Fifteen or so years before I first heard this tape, Colin Leve and I, under our stage name of Lendanear had written a short musical piece about the coal industry in the UK. It included Colin´s song, Fishes And Coal, as well as our adaptation of Working In A Coal Mine by Lee Dorsey, as well as my poem, Moonbeam Dancer, about a retired miner as well as a wonderful piece by Kim Prince called Black Kisses about a family torn apart by the pit-death of a husband and father. Each piece stood alone as a story, but when told together somehow would recontextualise itslef and tell a compelling narrative with the other three.
Many years later I heard about those Coalfields of Shikshinnie, and several years after that I performed our Songs From The Seam piece at Bury Met, always aware of what a wonderful conclusion to the story would have been provided by Chip´s song.
That Last Chance album of his seemed to have been appropriately titled, as I could find no other albums than that and a back catalogue I had avidly collected.
Songs on Last Chance also included I Read It In The Rolling Stone about several misbehaviours which we associate with pop artists he at some time indulged in.
The Likes Of Louis, off that same album, remains the sexiest damned song I´ve ever heard, (along with John Stewart´s Summer Child) and sits comfortably alongside Clean Your Own Tables Boys, the story of a waitress and customer romance. I01 IN Cashbox has Chip trying, unconvincingly to ignore his label´s desperate need for him to have a hit.
So for the next couple of years that´s where it was all left to lie, with me assuming the label had let him go and he was perhaps playing for pennies in some clubs somewhere and going on after the raffle.
Then, as I closed down my interview with Katy Moffatt after a Stampede Promotions gig in York, we were joined by John Graeme Livingstone of Stillwater Times and one or other of us mentioned Son Of A Rotten Gambler. I guess we just assumed that Katy must know Chip, as they were fellow Americans who had once worked other in the same industry. I told her of my affection for his songs and that I assumed that in the years since his Last Chance album he must have been scraping a musical living somewhere.
Tossing back her beautiful l red hair back she smiled widely.
¨No. Chip´s doing just fine. Ever since he packed in to become a professional gambler back in the USA, he´s done pretty well. Last time I saw him he was looking real dapper ´!
So Chip had escaped his Last Chance it seemed by moving away from the music industry and re-inventing himself pretty successfully in another role. However, my last chance of learning more about him had apparently gone. However, Many years later, when I thought the game was all over, the second half began,…..and who was there playing for the song-writers? Chip Taylor !
Watch this space over the next few weeks to find out how Chip Taylor proved that like a famed race horse he had sung about on the Last Chance album, (left) he would keep coming back.
There have now been many more albums since his ´comeback ´than there were before he went away.
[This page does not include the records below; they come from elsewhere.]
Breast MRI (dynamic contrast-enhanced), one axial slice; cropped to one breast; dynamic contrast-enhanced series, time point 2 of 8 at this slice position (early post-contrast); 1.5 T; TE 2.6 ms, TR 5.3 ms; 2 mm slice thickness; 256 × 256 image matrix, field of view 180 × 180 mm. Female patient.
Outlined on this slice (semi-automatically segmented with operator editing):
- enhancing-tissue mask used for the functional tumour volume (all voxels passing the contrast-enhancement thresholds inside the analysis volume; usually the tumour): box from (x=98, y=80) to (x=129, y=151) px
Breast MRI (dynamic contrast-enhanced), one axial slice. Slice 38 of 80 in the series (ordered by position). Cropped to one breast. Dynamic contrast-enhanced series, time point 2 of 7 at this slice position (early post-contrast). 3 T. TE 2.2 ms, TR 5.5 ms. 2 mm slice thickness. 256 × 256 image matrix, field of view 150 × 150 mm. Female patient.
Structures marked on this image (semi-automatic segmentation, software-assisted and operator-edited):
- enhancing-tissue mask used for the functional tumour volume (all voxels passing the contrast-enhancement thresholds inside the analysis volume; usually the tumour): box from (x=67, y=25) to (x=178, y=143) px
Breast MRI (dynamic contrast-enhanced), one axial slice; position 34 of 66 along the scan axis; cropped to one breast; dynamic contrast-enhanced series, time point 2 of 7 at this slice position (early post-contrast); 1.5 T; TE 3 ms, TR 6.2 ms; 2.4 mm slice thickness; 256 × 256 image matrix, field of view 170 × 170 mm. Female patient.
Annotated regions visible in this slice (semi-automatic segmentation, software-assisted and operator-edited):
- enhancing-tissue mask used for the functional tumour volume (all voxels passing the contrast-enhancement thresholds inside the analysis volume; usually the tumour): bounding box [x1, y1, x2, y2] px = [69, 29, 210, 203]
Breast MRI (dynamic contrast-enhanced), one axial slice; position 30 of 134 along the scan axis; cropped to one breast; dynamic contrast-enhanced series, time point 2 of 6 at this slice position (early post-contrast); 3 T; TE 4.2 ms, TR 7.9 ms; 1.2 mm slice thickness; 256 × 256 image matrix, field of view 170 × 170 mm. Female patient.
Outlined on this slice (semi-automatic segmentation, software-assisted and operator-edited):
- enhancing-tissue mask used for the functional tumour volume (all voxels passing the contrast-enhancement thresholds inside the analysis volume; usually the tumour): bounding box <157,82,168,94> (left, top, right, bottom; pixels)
He even has written and recorded a couple of songs, including What Would Townes Say About That a song that references my hero and friend the late Townes Van Zandt.
Although Carrie Rodriguez has resumed her solo career, she and Chip made so many good albums together, and each has now continued to do so individually since. the final chapters of the Chip Taylor story are still being written, decades after he took his Last Chance.